一般的なスキャルピングとのイメージに大きな差があり、FXで稼ごうと考えた際に、「まずスキャルピングや、デイトレードをやりたい」と考えてしまう原因にもなっているのではないかと思います。

売買の時間が短くなるに連れて難しくなる理由は、手数料の問題です。

FXの売買には、スプレッドや取引手数料がかかりますが、売買の手数料の占める割合がスキャルピングは大きいのです。

単純に考えて、100回売買して、100Pipsの利益を取るのと、1回の売買で100pipsの利益を取るのでは100倍の取引手数料の差が生まれることになるからです。

どちらが難しいかは少し考えてみれば簡単に分かるはずなのですが、多くのトレーダーは取引時間が短いというだけで、スキャルピングが簡単だと考えている傾向にあります。

 

短期で取引回数が多いトレーダーほど、手数料の重みを理解して売買しなければなりません。

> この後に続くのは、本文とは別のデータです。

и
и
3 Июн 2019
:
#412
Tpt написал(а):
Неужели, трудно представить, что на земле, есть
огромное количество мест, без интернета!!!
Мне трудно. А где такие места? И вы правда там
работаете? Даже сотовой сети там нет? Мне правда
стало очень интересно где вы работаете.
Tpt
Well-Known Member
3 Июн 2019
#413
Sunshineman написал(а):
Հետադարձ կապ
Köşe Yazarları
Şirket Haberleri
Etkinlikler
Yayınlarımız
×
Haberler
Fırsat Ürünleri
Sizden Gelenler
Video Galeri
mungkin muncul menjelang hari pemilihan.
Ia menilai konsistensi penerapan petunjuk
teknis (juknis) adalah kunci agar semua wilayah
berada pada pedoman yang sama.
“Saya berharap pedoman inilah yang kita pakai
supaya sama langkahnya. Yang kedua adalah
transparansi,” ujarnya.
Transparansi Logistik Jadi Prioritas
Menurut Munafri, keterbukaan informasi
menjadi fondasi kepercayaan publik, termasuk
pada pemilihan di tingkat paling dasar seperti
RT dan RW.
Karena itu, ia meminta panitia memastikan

手数料の重さは目には見えにくいのですが、実際は非常に重く「手数料負け」してしまうことも珍しくありません。

FXのスキャルピングで勝てない理由は、スキャルピング手法に執着し、最も難しい方法で売買をしようとしていることが理由の一つとして考えられるでしょう。

まとめ

いかがだったでしょうか?

FXで勝つためには、「FXで勝てない原因」を知り尽くし、勝てる方法に辿り着く必要があります。

このページに行き着いたあなたはラッキーだと私は思います。多くのトレーダーが陥る「FXの落とし穴」を回避することができるからです。

FXで利益を出すための重要なポイントも理解できたことでしょう。

「FXで勝てなくて助けて欲しい!」「なんとしてでも勝ちたい!」と焦っているときにこそ、一旦落ち着きを取り戻し、自身の売買を見つめ直すことから初めていただきたいと思います。

進んでいく為に、お役に立てれば幸いです。